航空戦という高速戦闘において、飛行しながらの攻撃など常人にはできない。
相手の波状攻撃を音速に近い速度で見切り、回避行動を取る。
それだけで人間の集中力は八割以上削られるのだが、シエルはそれを難なくこなしている。
「あれが執行官の実力です。地道な努力の末、飛行を意識せずとも操作できる領域まで身につけた技術です」
リーンはシエルの部下となって早三年が経つ。
リーンは一度だけ、どうすればシエルのようになれるのか本人に聞いたことがあった。
その時に返ってきた答えは『練習』と一言だけ。
意識して行っていることが、無意識でできるようになるまで練習。
できないことは克服するまで練習。
できることは、突き抜けた才能と見紛うほど練習を重ねろ――と言ったのだ。
正気じゃない。
通常、魔法使いは六割程度一つの魔法を極めたら、別の魔法の習得に励むものだ。
そして今の時代、敵を倒すのなら射撃魔法で十分事足りる。
故に魔法は磨かず、軍隊行動について知見を高めるのが一般だ。
それをシエルは今でも基本に忠実に、毎日三時間の飛行訓練、四時間の射撃訓練を日課としている。

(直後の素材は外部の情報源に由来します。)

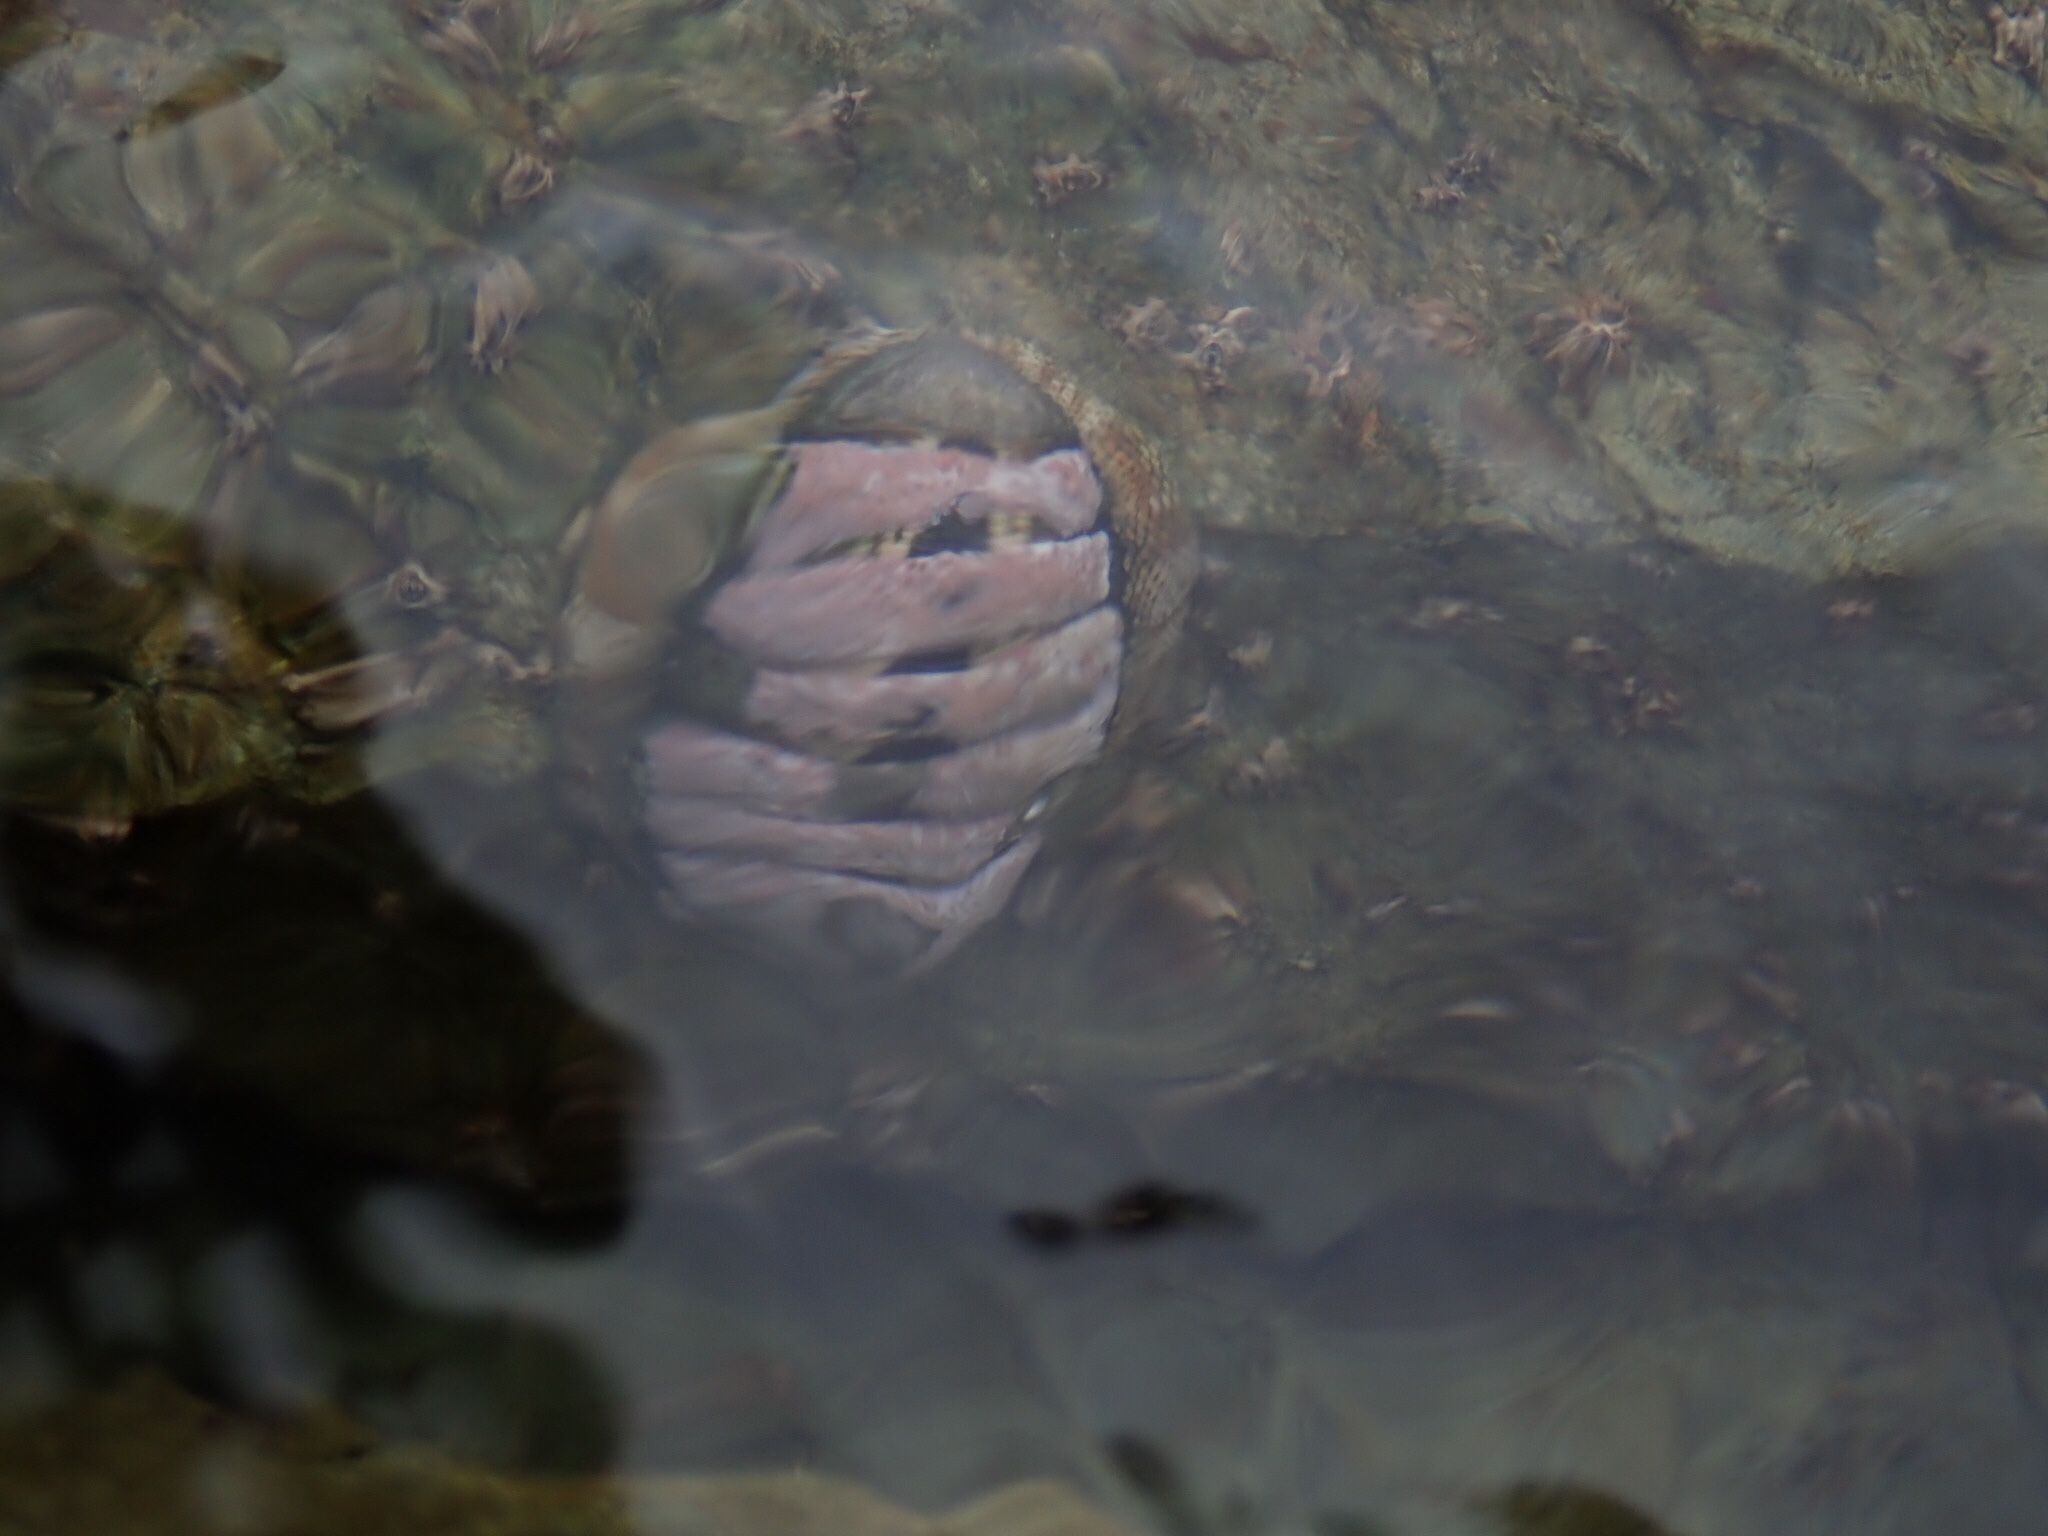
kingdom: Animalia
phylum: Mollusca
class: Polyplacophora
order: Chitonida
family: Chitonidae
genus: Sypharochiton
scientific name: Sypharochiton pelliserpentis
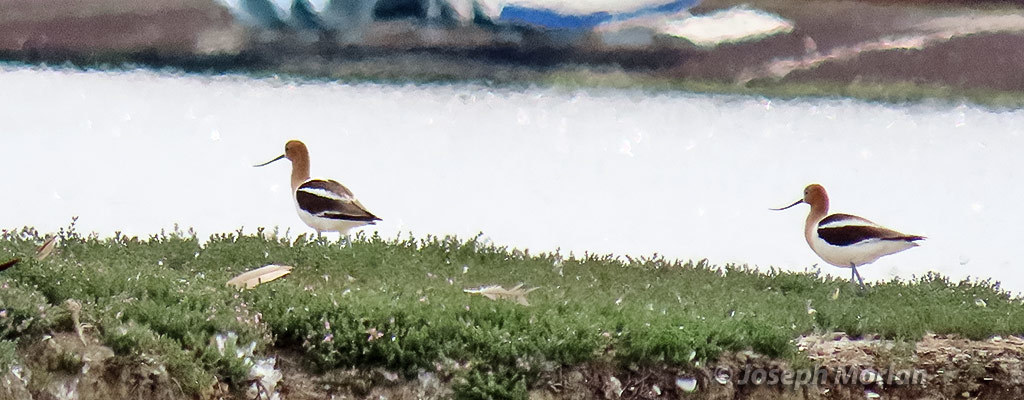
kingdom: Animalia
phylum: Chordata
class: Aves
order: Charadriiformes
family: Recurvirostridae
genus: Recurvirostra
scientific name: Recurvirostra americana
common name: American avocet
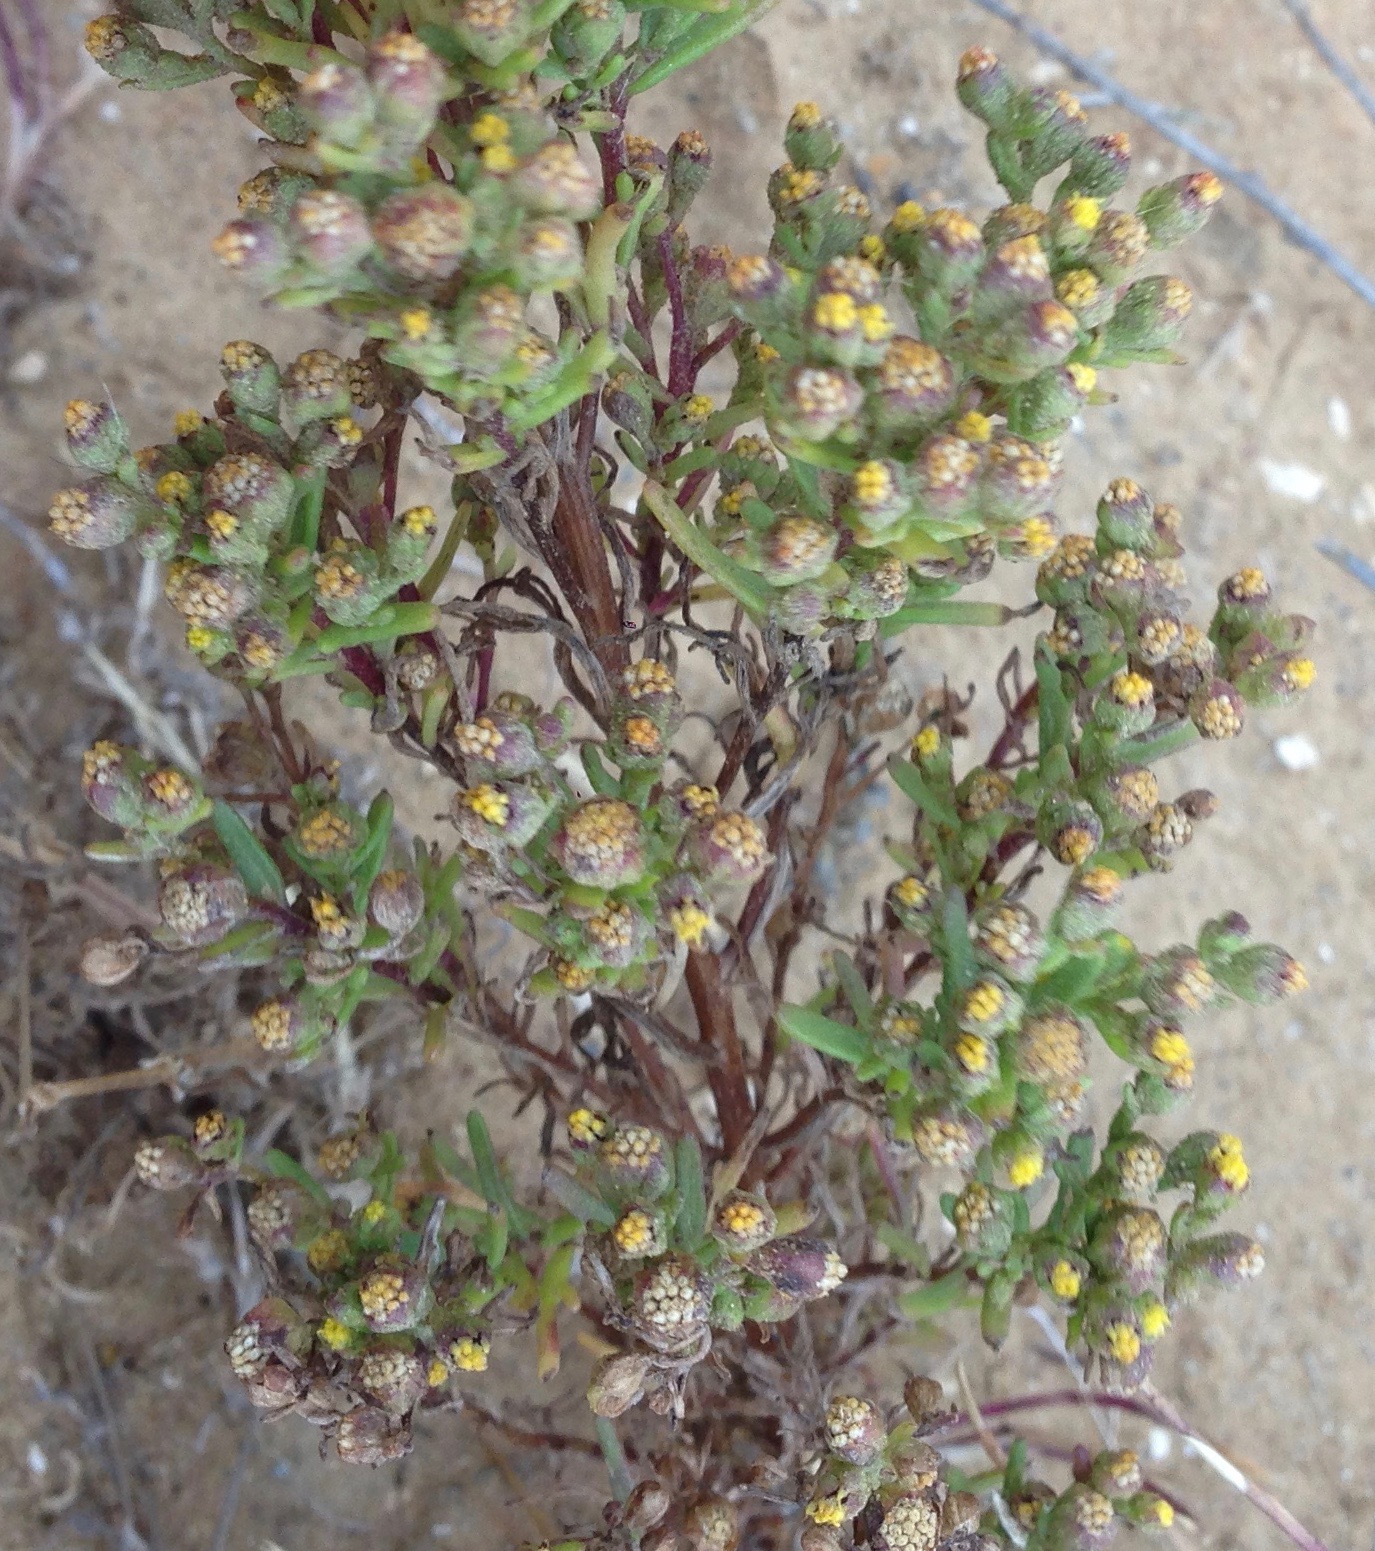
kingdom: Plantae
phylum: Tracheophyta
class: Magnoliopsida
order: Asterales
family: Asteraceae
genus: Amblyopappus
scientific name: Amblyopappus pusillus
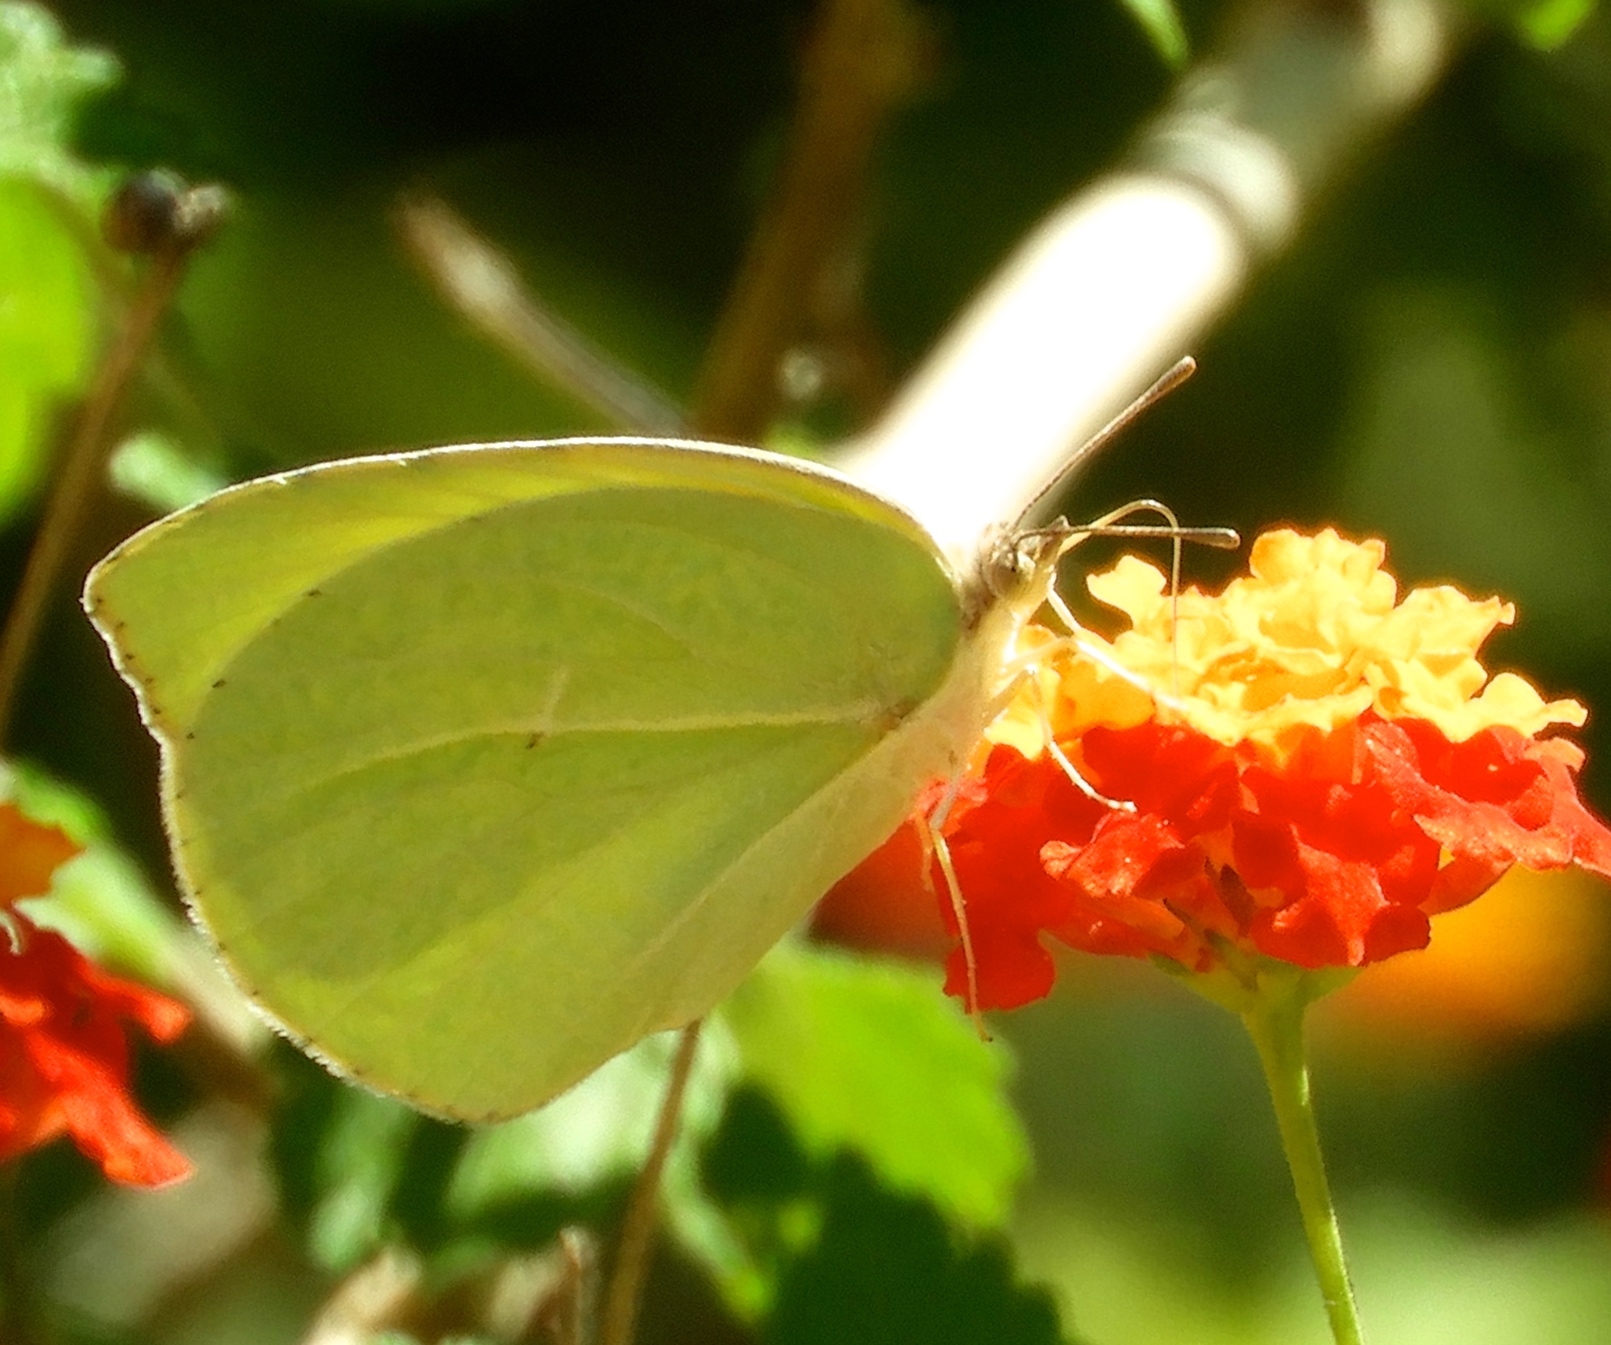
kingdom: Animalia
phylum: Arthropoda
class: Insecta
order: Lepidoptera
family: Pieridae
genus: Kricogonia
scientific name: Kricogonia lyside
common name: Guayacan sulphur,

食事の時間を削り、睡眠時間を削り、休日すら訓練に全て費やす……。
最初こそ無駄な努力とリーンも鼻で笑っていたが、彼女の実力を、戦果を目の当たりにするたび、とても笑っていられるようなものではないと悟った。
そんなシエルは辿り着く。
目標である『ゲルルンギラス』の正面へ。
「これはまた……随分と大きい……」
シエルの体の何千億倍だろうか。
もはや自分の体で比較するのも馬鹿らしいと考え、射撃魔法のバリエーション――チャージショットを放つ。
蒼の閃光がゲルルンギラスの頭部に直撃し、爆炎が舞う。
視界が煙に遮られる中、煙を突っ切ってゲルルンギラスが突進してきた。
シエルは直ぐに距離を取って逃げる。
大口を開けて追いかけてくるあたり、ゲルルンギラスはシエルを喰らおうとしているのかもしれない。
(少々の力じゃダメ。一撃必殺。弱点直撃を狙わないと)
弱点……。
この巨体のどこにそれがあるのか探すのも手間だ。
だが――やるしかないと、シエルは杖をより強く握り締めた。